--- START GIVEN RECORDS ---
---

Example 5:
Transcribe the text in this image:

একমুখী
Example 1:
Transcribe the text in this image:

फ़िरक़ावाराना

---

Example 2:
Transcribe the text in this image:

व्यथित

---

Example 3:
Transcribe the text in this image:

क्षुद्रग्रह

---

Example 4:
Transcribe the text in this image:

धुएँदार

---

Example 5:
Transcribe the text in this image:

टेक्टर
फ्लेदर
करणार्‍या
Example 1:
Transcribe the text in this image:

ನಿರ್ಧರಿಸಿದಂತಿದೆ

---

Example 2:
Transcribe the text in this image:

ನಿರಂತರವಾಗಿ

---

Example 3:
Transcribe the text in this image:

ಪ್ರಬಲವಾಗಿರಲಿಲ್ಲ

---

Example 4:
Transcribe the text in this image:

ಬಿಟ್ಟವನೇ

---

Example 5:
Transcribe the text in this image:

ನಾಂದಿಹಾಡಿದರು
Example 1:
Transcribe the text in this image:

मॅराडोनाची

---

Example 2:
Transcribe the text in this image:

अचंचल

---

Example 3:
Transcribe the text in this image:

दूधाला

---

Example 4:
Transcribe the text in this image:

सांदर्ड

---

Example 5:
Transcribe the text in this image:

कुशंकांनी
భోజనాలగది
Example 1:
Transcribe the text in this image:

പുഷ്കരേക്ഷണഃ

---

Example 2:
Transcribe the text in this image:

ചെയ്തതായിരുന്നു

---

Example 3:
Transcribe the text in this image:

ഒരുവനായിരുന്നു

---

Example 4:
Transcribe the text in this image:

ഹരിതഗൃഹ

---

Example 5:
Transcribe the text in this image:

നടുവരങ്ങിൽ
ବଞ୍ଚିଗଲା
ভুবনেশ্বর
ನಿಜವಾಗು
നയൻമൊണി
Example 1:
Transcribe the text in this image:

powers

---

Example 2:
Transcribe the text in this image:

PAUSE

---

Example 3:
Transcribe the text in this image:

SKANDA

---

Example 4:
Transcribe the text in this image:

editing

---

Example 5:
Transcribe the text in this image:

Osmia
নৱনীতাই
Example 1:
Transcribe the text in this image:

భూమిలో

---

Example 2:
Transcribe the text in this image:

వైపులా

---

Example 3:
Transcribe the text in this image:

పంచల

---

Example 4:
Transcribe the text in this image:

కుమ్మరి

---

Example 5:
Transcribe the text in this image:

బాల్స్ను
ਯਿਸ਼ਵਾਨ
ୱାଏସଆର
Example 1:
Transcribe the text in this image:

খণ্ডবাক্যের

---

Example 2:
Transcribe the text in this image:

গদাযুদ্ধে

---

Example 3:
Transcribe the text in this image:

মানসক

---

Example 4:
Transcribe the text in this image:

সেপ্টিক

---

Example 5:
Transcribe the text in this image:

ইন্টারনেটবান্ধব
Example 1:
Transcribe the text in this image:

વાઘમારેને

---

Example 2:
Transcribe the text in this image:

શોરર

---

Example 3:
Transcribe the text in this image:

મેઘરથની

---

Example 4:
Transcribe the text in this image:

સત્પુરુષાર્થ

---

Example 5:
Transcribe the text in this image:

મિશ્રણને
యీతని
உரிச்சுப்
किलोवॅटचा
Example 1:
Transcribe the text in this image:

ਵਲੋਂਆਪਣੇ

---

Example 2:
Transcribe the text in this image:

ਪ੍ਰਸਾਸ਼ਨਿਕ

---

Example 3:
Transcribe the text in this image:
--- END GIVEN RECORDS ---
Copy the rows verbatim, starting at their first line and ending with the line that contains "ಪ್ರಬಲವಾಗಿರಲಿಲ್ಲ", including that line.

● FULL SOLUTION
---

Example 5:
Transcribe the text in this image:

একমুখী
Example 1:
Transcribe the text in this image:

फ़िरक़ावाराना

---

Example 2:
Transcribe the text in this image:

व्यथित

---

Example 3:
Transcribe the text in this image:

क्षुद्रग्रह

---

Example 4:
Transcribe the text in this image:

धुएँदार

---

Example 5:
Transcribe the text in this image:

टेक्टर
फ्लेदर
करणार्‍या
Example 1:
Transcribe the text in this image:

ನಿರ್ಧರಿಸಿದಂತಿದೆ

---

Example 2:
Transcribe the text in this image:

ನಿರಂತರವಾಗಿ

---

Example 3:
Transcribe the text in this image:

ಪ್ರಬಲವಾಗಿರಲಿಲ್ಲ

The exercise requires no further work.